• _What is needed_
Reproduce the part of the listing that opens with the line containing "scientific name: Cyperus difformis" and closes with the line containing "name author: Marshall", renaming "collector number" to "collection number" and leaving everything else unchanged.

----- Data excerpts -----

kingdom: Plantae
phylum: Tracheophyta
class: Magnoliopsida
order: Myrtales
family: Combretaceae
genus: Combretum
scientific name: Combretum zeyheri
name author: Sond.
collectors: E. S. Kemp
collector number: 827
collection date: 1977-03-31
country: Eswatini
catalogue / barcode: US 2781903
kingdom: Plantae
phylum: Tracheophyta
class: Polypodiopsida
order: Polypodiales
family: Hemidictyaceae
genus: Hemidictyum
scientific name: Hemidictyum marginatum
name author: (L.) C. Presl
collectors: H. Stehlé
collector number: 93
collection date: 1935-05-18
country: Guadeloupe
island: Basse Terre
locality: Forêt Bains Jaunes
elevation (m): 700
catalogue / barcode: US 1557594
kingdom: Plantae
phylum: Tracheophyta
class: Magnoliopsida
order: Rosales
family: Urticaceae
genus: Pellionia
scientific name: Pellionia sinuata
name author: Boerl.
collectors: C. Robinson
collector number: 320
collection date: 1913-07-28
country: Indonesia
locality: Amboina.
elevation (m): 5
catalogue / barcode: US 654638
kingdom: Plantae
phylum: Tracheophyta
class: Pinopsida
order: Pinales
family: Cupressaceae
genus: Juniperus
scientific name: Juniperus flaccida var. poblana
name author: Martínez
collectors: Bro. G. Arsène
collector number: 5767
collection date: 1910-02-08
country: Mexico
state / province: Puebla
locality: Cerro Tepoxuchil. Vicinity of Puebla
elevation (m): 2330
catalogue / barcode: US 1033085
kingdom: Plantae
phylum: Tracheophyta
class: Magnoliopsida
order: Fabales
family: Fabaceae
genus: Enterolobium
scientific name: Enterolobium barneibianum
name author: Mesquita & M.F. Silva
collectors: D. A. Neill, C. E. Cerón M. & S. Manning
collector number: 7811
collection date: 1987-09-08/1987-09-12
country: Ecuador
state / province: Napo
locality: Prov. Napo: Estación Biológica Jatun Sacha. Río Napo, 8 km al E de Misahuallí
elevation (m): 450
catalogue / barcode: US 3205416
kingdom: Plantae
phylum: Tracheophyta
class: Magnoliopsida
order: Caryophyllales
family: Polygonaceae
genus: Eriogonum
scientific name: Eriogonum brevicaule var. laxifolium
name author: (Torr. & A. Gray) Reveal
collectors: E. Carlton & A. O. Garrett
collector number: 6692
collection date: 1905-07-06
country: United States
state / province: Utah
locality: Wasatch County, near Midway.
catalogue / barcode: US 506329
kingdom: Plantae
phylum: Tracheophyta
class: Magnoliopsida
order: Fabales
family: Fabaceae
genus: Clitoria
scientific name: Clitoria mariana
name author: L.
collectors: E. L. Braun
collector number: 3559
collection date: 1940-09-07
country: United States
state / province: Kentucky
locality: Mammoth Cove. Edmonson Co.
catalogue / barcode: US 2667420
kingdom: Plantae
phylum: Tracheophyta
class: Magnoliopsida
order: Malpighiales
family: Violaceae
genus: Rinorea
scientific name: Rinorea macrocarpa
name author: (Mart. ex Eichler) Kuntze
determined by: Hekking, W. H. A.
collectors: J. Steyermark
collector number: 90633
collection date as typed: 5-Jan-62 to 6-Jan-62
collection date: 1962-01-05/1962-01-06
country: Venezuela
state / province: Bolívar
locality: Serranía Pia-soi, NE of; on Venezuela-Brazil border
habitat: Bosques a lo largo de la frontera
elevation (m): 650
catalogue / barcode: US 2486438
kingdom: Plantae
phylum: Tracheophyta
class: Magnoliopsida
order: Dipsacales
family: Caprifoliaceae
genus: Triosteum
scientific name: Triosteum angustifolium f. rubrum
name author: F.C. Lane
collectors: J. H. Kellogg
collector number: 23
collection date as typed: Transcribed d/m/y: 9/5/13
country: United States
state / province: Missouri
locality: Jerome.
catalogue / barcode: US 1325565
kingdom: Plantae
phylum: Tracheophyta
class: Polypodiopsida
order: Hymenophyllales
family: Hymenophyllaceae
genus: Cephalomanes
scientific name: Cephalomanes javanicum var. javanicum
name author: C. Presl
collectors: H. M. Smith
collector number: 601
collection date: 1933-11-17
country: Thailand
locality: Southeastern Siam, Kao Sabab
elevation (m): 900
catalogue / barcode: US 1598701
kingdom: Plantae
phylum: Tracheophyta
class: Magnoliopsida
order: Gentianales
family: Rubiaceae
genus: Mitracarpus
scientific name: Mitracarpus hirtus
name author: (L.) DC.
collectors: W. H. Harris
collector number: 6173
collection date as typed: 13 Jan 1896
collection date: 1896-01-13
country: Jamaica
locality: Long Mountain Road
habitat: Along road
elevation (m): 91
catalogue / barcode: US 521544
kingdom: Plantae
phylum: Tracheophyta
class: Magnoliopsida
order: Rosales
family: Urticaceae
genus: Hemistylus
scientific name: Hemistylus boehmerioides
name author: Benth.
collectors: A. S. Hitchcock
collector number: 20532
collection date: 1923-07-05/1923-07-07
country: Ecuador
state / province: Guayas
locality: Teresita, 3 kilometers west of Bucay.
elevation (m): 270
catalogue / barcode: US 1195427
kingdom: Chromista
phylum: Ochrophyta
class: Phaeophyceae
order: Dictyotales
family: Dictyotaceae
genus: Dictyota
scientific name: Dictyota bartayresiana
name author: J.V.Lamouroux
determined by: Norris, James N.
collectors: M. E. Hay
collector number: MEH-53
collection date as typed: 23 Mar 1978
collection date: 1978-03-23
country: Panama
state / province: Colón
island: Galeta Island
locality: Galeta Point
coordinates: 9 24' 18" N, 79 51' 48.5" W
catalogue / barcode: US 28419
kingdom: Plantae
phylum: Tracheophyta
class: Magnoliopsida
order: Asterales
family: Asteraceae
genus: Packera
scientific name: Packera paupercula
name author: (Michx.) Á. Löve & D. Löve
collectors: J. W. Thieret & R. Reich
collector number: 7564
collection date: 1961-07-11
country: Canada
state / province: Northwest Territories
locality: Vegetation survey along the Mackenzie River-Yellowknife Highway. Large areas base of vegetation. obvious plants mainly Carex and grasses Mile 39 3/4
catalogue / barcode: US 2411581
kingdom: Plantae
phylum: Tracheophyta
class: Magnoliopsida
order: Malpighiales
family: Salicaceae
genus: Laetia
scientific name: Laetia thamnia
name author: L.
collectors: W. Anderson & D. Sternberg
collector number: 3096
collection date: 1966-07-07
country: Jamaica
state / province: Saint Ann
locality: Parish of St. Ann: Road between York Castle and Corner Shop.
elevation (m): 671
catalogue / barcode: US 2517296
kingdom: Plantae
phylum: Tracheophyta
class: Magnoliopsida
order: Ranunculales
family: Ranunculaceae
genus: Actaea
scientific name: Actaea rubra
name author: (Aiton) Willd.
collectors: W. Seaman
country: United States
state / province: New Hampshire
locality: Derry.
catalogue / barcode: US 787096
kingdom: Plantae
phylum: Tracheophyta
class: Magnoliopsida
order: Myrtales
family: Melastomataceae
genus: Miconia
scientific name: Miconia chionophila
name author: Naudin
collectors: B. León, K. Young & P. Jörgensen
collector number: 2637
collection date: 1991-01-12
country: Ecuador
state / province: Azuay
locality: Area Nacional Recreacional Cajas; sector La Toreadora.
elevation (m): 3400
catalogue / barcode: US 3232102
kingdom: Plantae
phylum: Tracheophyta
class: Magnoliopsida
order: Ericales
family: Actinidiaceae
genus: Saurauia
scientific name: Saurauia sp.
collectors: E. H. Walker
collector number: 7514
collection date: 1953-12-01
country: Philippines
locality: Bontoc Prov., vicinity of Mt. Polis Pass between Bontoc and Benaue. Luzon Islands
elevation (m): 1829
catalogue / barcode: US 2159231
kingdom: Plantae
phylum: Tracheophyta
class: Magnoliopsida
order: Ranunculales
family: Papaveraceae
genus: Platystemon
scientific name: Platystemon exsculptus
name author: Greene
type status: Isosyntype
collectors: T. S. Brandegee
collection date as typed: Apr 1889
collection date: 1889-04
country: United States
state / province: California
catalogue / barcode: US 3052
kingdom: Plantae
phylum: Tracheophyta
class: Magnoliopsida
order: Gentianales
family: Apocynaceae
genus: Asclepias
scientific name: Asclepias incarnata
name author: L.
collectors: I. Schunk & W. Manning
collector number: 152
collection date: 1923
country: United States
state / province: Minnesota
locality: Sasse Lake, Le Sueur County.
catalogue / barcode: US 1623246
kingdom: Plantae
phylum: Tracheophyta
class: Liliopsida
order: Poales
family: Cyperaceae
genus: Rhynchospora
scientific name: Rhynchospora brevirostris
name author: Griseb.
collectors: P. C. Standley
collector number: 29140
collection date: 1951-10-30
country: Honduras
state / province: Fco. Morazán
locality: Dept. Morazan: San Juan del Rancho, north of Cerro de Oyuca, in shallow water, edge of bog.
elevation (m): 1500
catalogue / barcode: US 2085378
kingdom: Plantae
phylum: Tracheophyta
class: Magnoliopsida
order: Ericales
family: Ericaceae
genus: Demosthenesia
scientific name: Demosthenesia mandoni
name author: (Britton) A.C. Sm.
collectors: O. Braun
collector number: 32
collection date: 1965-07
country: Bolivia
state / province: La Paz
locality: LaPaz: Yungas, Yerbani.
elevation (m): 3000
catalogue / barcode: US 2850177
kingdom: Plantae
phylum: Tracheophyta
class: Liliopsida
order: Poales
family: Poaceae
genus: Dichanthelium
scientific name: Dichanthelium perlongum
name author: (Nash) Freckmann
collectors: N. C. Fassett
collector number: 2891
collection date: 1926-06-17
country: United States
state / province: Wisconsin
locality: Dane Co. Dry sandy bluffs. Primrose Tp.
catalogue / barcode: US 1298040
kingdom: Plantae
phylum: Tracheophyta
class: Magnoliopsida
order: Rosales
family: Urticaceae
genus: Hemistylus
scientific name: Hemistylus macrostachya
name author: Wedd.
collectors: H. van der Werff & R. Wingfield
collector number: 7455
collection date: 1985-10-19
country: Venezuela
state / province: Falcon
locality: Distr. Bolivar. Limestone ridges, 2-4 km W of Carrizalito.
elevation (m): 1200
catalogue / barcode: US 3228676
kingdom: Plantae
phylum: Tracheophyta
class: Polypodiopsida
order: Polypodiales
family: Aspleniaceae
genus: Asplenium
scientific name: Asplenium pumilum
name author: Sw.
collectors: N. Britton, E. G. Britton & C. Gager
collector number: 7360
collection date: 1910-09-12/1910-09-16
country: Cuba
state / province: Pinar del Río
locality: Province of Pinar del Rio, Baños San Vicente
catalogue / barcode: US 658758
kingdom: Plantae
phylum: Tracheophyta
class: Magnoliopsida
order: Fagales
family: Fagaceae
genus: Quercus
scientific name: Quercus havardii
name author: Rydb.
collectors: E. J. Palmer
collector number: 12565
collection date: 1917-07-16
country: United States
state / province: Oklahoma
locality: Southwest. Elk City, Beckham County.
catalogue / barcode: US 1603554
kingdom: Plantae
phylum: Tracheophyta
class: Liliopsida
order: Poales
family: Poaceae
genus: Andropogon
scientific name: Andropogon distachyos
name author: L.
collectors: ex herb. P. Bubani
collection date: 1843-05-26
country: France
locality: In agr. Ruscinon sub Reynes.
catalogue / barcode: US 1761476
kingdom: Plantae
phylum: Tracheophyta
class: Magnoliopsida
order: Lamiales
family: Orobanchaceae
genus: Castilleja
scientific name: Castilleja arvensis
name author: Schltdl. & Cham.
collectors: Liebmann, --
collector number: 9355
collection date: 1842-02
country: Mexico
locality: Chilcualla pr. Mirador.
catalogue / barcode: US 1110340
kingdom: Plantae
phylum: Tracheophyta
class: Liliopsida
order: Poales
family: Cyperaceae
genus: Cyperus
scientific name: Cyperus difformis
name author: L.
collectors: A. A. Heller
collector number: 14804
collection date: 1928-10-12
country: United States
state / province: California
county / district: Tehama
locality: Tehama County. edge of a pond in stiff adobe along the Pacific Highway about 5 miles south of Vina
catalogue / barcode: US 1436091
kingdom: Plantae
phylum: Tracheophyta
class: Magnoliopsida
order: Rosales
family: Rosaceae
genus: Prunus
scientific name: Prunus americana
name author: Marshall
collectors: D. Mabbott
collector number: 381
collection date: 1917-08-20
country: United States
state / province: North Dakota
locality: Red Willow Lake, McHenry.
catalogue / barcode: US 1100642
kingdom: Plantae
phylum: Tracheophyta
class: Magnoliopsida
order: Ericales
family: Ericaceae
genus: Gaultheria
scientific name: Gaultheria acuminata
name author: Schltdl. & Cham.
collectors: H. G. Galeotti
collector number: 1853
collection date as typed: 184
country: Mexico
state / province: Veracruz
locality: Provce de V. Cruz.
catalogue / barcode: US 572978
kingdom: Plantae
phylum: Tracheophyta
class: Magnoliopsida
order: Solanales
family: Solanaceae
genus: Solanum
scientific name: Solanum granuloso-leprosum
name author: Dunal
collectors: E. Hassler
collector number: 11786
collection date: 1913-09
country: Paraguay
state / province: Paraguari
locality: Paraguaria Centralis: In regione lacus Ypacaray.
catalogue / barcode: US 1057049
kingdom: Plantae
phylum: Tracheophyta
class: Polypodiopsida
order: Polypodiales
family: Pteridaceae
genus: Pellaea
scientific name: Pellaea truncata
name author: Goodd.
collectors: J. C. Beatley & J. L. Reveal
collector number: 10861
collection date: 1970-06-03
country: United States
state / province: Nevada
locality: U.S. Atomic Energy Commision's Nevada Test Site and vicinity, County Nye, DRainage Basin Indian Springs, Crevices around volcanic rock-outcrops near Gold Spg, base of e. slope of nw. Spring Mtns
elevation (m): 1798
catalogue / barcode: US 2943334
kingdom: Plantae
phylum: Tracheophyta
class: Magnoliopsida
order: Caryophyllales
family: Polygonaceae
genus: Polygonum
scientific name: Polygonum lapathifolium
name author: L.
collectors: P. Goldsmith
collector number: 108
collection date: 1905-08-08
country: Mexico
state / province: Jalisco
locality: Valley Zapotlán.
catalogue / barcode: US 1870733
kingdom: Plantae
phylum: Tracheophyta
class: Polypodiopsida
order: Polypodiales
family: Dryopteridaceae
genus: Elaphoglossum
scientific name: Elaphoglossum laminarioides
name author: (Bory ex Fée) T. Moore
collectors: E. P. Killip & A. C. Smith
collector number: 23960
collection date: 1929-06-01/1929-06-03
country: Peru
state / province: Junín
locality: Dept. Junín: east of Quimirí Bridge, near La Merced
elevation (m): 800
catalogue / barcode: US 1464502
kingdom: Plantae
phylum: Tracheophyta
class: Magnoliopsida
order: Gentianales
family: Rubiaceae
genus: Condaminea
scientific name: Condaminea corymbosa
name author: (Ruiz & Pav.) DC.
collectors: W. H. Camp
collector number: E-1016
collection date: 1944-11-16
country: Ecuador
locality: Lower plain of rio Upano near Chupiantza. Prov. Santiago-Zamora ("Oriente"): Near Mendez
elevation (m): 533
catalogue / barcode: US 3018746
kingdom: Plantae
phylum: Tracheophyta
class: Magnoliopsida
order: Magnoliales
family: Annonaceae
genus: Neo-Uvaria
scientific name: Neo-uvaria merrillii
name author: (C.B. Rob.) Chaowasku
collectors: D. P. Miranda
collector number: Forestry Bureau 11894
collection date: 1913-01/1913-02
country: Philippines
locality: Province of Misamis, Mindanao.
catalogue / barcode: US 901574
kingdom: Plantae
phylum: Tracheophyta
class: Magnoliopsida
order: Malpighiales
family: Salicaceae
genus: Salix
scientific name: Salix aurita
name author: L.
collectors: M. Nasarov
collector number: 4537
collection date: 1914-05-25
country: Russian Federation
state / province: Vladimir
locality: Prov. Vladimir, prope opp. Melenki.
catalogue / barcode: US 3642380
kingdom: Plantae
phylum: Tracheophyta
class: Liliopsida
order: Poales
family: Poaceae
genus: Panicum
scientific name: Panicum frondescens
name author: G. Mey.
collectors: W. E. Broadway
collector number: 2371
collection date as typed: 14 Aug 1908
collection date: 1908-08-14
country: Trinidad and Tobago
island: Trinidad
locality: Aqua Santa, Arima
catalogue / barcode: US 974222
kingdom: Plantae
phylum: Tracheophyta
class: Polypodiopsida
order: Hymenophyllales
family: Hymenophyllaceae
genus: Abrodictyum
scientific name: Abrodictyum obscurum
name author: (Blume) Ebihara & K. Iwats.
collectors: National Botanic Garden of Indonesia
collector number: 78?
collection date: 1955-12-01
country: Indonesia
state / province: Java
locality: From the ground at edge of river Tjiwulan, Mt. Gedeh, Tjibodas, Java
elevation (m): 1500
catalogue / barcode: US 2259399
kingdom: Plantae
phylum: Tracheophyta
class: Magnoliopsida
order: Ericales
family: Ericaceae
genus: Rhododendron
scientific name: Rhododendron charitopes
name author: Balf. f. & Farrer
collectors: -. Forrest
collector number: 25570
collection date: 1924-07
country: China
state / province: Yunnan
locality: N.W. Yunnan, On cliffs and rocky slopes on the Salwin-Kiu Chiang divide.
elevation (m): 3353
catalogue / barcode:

-----

• _Finished answer_
scientific name: Cyperus difformis
name author: L.
collectors: A. A. Heller
collection number: 14804
collection date: 1928-10-12
country: United States
state / province: California
county / district: Tehama
locality: Tehama County. edge of a pond in stiff adobe along the Pacific Highway about 5 miles south of Vina
catalogue / barcode: US 1436091
kingdom: Plantae
phylum: Tracheophyta
class: Magnoliopsida
order: Rosales
family: Rosaceae
genus: Prunus
scientific name: Prunus americana
name author: Marshall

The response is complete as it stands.